Por eso, hoy te compartimos tres remedios espirituales sencillos pero poderosos que te ayudarán a mantener tu energía limpia, ligera y en paz. Y lo mejor: los puedes hacer tú mism@ desde casa.
🌿 1. Baño de Sal: Limpieza profunda para cuerpo y aura
¿Cuándo usarlo? Cuando te sientas cargado, estresado, confundido o después de haber estado en lugares con muchas personas.
Cómo hacerlo:
- Llena tu bañera (o un balde si no tienes) con agua tibia.
- Añade un puñado de sal marina o sal gruesa.
- Puedes potenciarlo con unas gotas de aceite esencial de lavanda o romero.
- Sumérgete o échate el agua por el cuerpo mientras respiras profundo y visualizas cómo todo lo negativo se disuelve y baja por el desagüe.
Consejo extra: Al terminar, agradece mentalmente por la limpieza y descansa un rato en silencio.
🔥 2. Sahumar: Limpia tu espacio y tu alma
¿Cuándo usarlo? Si sientes tensión en el ambiente, hay discusiones frecuentes en casa, o simplemente quieres renovar la energía de tu espacio.
Qué necesitas:
- Un sahumo natural (puede ser palo santo, incienso natural, copal, o un atado de hierbas como salvia o ruda).
- Un recipiente seguro para las cenizas.
Cómo hacerlo:
- Prende el sahumo y deja que el humo se expanda.
- Pásalo por cada rincón de tu casa con movimientos suaves, especialmente por las esquinas y puertas.
- Mientras lo haces, repite una frase como: “Que la luz y la paz habiten este lugar”.
- Pásalo también por tu cuerpo, desde la cabeza hasta los pies.
🌕 3. Agua de Luna: Energía pura y femenina
¿Cuándo usarlo?

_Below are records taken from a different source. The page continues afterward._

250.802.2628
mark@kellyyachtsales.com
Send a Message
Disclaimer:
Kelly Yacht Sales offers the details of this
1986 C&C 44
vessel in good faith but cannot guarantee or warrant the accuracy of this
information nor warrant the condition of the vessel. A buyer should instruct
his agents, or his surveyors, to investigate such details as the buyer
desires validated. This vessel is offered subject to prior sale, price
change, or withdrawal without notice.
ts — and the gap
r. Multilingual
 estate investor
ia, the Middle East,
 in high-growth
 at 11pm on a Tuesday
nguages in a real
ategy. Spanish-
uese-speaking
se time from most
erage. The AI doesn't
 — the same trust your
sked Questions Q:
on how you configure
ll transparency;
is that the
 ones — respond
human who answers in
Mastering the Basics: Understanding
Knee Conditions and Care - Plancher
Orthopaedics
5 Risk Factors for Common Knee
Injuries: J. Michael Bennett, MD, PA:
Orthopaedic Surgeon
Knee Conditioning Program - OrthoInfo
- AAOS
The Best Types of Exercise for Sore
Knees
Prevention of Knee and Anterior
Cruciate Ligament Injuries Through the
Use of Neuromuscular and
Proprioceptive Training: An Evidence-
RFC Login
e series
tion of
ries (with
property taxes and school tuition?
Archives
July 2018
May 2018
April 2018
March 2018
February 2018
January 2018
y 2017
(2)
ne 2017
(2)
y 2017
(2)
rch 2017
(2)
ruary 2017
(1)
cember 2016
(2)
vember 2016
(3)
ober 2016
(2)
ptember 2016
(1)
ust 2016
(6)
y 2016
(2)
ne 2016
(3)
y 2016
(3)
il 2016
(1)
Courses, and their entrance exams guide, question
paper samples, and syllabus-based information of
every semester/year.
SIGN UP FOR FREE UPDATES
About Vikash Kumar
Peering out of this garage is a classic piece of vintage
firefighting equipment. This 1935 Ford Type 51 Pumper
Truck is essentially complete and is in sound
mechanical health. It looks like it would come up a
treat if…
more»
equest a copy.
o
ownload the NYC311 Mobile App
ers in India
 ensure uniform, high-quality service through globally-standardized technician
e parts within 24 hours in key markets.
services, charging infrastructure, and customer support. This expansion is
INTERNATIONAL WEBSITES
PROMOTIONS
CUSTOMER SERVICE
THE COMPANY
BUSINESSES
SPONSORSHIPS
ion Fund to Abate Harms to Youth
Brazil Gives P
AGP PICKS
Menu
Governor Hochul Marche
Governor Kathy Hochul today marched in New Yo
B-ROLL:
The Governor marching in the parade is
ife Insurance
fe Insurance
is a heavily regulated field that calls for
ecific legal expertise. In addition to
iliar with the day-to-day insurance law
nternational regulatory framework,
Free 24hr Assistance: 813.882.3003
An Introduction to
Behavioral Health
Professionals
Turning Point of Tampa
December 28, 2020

Para recargarte, armonizarte o cuando sientas que necesitas claridad.
Cómo prepararla:
- Llena un frasco de vidrio transparente con agua (puede ser mineral o del grifo).
- Déjalo toda la noche bajo la luz de la luna, preferiblemente en luna llena.
- Al día siguiente, puedes usar esa agua para rociar tu rostro, limpiar tus cuarzos, o incluso hacer una infusión suave con ella.
Consejo: Carga el agua con una intención antes de dejarla reposar. Por ejemplo: “Quiero atraer paz, claridad y protección”.
🌟 Recuerda…
Tu energía es tu hogar interior. Cuidarla es un acto de amor propio, y estos pequeños rituales son herramientas para recordarte que tú mereces vivir ligero, en paz y en sintonía con tu esencia.